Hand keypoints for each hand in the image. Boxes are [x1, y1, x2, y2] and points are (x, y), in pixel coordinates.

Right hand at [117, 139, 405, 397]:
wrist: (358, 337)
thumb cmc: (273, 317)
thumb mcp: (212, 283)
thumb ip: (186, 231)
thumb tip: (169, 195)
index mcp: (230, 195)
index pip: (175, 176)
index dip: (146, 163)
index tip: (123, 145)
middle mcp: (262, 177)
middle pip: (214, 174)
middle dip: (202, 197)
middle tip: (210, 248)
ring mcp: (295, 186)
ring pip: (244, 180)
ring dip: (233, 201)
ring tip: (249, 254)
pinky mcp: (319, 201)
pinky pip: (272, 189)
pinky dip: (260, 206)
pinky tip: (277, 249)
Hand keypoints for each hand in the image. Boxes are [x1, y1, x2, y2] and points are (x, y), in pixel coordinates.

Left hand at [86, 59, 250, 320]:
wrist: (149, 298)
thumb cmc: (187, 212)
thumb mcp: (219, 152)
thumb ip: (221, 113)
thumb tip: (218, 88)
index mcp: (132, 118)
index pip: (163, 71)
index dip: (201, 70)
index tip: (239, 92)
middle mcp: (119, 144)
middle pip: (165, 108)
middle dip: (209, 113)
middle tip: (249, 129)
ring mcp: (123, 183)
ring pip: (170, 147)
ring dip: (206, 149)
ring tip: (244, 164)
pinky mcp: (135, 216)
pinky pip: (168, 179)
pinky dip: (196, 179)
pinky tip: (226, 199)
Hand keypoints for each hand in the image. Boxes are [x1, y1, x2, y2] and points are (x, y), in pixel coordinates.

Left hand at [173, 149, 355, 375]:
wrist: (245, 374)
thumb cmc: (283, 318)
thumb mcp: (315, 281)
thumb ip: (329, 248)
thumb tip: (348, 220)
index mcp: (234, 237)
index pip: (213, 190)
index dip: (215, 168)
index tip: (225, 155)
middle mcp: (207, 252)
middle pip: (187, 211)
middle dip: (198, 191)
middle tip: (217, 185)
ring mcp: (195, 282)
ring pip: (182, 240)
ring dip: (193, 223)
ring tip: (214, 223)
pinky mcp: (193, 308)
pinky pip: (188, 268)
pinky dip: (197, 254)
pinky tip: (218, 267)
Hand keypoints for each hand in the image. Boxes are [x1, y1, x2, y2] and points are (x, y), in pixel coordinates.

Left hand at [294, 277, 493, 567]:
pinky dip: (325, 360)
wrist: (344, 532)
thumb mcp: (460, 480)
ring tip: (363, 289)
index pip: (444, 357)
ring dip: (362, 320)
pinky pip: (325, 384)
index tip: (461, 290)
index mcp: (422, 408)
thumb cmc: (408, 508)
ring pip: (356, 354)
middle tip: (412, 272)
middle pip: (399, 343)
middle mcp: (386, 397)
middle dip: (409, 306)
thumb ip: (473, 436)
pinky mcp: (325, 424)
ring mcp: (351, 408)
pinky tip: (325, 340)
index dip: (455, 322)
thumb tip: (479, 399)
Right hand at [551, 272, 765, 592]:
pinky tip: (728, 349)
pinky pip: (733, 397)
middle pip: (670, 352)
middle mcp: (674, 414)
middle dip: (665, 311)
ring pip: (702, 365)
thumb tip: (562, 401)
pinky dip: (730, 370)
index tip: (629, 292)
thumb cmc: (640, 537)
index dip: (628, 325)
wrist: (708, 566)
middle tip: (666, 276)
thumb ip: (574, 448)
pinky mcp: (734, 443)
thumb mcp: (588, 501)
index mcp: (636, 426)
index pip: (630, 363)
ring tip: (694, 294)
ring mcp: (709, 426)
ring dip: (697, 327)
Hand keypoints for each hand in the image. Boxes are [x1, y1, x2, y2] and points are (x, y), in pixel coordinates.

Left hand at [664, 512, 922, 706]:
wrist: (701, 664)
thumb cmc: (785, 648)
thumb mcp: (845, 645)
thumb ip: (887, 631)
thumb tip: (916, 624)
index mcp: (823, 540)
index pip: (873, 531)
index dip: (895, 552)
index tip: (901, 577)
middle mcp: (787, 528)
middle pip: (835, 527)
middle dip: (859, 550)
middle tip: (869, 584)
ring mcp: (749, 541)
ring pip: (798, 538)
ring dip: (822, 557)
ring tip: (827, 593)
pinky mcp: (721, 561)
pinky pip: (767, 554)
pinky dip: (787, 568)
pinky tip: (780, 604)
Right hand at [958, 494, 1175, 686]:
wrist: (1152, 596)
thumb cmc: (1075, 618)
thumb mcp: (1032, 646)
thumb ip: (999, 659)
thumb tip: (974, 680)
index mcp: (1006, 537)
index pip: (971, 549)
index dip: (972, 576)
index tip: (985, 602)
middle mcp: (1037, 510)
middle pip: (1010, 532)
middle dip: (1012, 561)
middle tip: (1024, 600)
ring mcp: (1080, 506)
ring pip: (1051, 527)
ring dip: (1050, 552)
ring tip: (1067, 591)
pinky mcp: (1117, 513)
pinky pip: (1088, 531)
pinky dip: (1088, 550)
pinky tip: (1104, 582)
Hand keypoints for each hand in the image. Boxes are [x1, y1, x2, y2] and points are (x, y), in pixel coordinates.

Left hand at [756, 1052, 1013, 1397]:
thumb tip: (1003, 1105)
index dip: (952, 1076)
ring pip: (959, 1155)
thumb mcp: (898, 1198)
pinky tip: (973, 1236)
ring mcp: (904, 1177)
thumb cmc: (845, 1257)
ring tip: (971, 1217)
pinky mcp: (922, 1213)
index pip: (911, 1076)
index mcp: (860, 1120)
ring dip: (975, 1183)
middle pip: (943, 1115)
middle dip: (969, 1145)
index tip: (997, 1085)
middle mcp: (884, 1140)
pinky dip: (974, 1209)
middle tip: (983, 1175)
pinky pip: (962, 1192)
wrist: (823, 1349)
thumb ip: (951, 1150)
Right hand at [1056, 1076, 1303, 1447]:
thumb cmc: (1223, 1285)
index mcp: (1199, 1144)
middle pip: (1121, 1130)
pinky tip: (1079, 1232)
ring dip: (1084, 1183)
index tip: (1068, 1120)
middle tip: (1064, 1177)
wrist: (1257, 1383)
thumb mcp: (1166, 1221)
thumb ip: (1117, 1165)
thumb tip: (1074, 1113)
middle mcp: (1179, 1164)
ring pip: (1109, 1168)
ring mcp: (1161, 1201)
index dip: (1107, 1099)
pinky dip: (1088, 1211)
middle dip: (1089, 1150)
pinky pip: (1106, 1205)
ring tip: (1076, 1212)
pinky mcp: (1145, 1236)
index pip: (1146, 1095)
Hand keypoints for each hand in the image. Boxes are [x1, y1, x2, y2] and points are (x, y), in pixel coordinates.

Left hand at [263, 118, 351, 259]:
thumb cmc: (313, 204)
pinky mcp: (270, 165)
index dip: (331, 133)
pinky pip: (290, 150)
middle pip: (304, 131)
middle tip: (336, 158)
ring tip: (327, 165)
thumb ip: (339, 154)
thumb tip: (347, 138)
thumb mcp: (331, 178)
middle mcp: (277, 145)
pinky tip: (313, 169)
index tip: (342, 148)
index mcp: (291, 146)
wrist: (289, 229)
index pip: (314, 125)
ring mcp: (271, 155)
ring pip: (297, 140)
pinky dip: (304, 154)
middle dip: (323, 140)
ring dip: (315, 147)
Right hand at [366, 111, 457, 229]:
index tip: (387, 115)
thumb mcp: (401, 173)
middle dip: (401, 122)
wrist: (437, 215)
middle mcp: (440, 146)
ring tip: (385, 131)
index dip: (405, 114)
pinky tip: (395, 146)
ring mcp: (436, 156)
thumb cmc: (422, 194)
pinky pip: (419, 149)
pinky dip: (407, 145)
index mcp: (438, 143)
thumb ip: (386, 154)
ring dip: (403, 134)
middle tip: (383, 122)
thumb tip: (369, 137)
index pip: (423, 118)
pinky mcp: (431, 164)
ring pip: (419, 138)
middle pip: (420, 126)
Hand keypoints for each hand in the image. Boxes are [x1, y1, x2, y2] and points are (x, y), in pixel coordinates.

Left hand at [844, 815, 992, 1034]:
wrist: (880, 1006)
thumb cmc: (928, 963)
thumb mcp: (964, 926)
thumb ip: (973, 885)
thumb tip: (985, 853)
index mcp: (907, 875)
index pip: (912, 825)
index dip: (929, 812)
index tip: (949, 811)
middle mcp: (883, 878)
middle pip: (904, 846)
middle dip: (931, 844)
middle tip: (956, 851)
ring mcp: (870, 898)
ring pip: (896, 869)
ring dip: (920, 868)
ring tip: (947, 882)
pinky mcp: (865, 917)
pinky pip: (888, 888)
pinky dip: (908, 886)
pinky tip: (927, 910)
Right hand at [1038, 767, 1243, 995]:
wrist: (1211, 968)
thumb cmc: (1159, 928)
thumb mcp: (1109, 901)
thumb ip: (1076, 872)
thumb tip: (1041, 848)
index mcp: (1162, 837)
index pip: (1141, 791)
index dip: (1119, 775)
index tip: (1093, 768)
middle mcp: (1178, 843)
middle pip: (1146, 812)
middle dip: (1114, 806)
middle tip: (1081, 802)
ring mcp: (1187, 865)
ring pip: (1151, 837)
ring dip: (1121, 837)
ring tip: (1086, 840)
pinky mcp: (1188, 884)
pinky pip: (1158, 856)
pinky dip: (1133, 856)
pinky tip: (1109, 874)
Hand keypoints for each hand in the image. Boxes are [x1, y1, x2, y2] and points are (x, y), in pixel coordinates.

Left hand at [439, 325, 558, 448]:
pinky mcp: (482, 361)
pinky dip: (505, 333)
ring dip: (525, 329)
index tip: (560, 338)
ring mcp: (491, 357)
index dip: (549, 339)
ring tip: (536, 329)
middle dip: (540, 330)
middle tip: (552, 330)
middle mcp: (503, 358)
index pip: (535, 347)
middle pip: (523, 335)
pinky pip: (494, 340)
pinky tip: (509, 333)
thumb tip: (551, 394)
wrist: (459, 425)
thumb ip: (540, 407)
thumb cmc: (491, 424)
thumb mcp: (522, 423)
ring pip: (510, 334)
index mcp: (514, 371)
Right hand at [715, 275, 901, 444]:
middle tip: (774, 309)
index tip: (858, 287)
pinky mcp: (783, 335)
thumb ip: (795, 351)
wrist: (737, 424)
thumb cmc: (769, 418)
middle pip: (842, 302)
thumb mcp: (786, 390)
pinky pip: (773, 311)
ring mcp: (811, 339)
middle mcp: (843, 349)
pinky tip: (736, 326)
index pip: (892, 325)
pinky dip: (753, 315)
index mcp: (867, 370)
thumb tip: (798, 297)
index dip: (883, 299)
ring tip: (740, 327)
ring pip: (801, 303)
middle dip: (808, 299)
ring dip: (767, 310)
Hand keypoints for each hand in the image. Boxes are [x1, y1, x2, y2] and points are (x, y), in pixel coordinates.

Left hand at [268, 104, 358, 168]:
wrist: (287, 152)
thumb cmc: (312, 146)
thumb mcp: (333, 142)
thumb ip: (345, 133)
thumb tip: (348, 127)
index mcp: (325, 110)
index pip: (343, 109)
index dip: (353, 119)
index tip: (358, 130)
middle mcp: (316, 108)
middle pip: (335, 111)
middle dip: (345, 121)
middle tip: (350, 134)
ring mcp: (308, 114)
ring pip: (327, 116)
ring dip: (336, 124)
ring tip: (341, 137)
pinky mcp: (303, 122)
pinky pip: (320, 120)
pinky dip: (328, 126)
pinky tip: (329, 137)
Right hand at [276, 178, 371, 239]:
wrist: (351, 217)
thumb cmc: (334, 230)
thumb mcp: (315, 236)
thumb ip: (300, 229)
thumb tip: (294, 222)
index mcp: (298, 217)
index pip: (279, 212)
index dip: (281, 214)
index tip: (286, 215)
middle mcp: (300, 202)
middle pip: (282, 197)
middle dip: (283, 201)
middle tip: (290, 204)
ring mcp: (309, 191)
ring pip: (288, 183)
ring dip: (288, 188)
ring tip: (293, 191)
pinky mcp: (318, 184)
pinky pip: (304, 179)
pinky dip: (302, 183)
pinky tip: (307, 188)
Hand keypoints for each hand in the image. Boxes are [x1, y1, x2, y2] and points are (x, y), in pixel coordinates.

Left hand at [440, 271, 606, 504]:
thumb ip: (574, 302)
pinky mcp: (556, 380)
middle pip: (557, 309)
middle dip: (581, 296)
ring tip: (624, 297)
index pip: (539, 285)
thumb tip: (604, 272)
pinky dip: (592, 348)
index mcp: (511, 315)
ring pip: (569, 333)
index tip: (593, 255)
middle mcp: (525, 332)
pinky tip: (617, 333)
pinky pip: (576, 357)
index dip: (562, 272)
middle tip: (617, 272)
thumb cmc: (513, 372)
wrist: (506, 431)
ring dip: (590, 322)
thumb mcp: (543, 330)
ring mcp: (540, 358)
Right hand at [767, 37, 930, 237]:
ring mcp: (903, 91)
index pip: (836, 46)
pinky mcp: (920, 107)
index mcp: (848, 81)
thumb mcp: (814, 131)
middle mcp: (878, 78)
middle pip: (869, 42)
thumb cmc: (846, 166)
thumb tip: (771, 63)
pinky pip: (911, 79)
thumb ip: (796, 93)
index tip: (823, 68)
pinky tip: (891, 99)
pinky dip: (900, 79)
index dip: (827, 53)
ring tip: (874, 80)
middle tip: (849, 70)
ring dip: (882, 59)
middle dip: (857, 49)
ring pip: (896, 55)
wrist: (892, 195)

⁂

## WHAT THE EXERCISE ASKS:
Using the records above, output exactly the lines from the first through the line that contains "middle dip: (202, 197)", with both of those included.

## EXPECTED OUTPUT:
Hand keypoints for each hand in the image. Boxes are [x1, y1, x2, y2] and points are (x, y), in pixel coordinates.

Right hand at [117, 139, 405, 397]:
wrist: (358, 337)
thumb cmc: (273, 317)
thumb mcp: (212, 283)
thumb ip: (186, 231)
thumb tip: (169, 195)
index mcp: (230, 195)
index pip: (175, 176)
index dip: (146, 163)
index tip: (123, 145)
middle mcp: (262, 177)
middle pip: (214, 174)
middle dip: (202, 197)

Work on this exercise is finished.